◆ **Task prompt**
Extract from the book review the passage from "This book would" up to and including "the good parts.", copying it word for word.

◆ **Selected extract**
· · · ·
Book review: "Thinking with Types" by Sandy Maguire

September 24, 2023 // ,

There is a shortage of good books on intermediate Haskell and above, and I think it somewhat contributes to the ivory tower feel of the language. Back when I was getting into C++ a couple of decades ago, there were some pretty well-acclaimed books and even whole series like “Effective C++” by Meyers, “Exceptional C++” by Sutter, and so on. They don’t necessarily teach writing production-level code (and I doubt that kind of coaching is at all possible), but these books are good at building the language philosophy, spirit, and style.

I can’t quickly think of as many Haskell-oriented (or even general FP-oriented) resources, so when I heard about the book “Thinking with Types: Type-Level Programming in Haskell” by Sandy Maguire a few months ago, it really caught my attention — I even got to read it the same year!

Although, reading this book gave me mixed feelings. On the one hand, I learned a few interesting tricks and corner cases, so the hours I invested in this book were well-spent. On the other hand, I think this book has some shortcomings, and, while being interesting, it still fails to address the audience it aims at (and, given the first paragraph, I’d like it to aim at).

To summarize my feedback, I think the best title would be “A Few Case Studies in the Intricacies of the GHC’s Type System.” Hence the audience benefitting the most are the folks already having a decent grasp of type-level computations in other, more expressive languages (like Idris) or who have read a book or two on type theory. Why would they want a book like this, then? Well, eventually, one’d need to solve real-world problems with a production-ready compiler and a mature ecosystem that GHC provides instead of recursing infinitely into yak-shaving (like in Idris). So, this book is quite good at showing by example how these advanced abstract type-level things can be somewhat leveraged in a production-level language.

This book would have been a reasonable 9/10 with a title like “A Few Case Studies…”. But with the title it actually has and the target audience it claims, it’s more like 6 or 7 out of 10.

For a more detailed review, follow the spoiler!

The good

Alright, let’s start with the good parts.
· · · ·
◆ **Provided data**
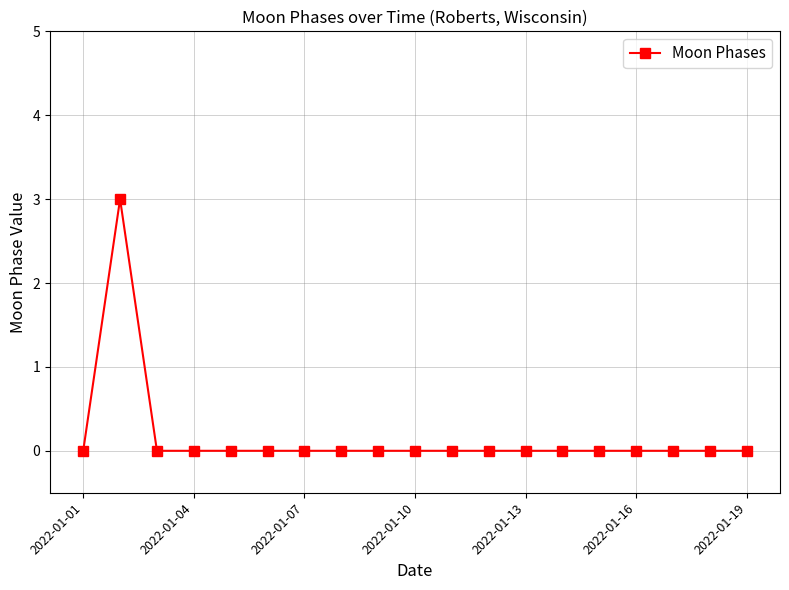

Reading left to right, transcribe all the data shown in this chart.

0	3	0	0	0	0	0	0	0	0	0	0	0	0	0	0	0	0	0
· · · ·
◆ **Answer to this problem**
This book would have been a reasonable 9/10 with a title like “A Few Case Studies…”. But with the title it actually has and the target audience it claims, it’s more like 6 or 7 out of 10.

For a more detailed review, follow the spoiler!

The good

Alright, let’s start with the good parts.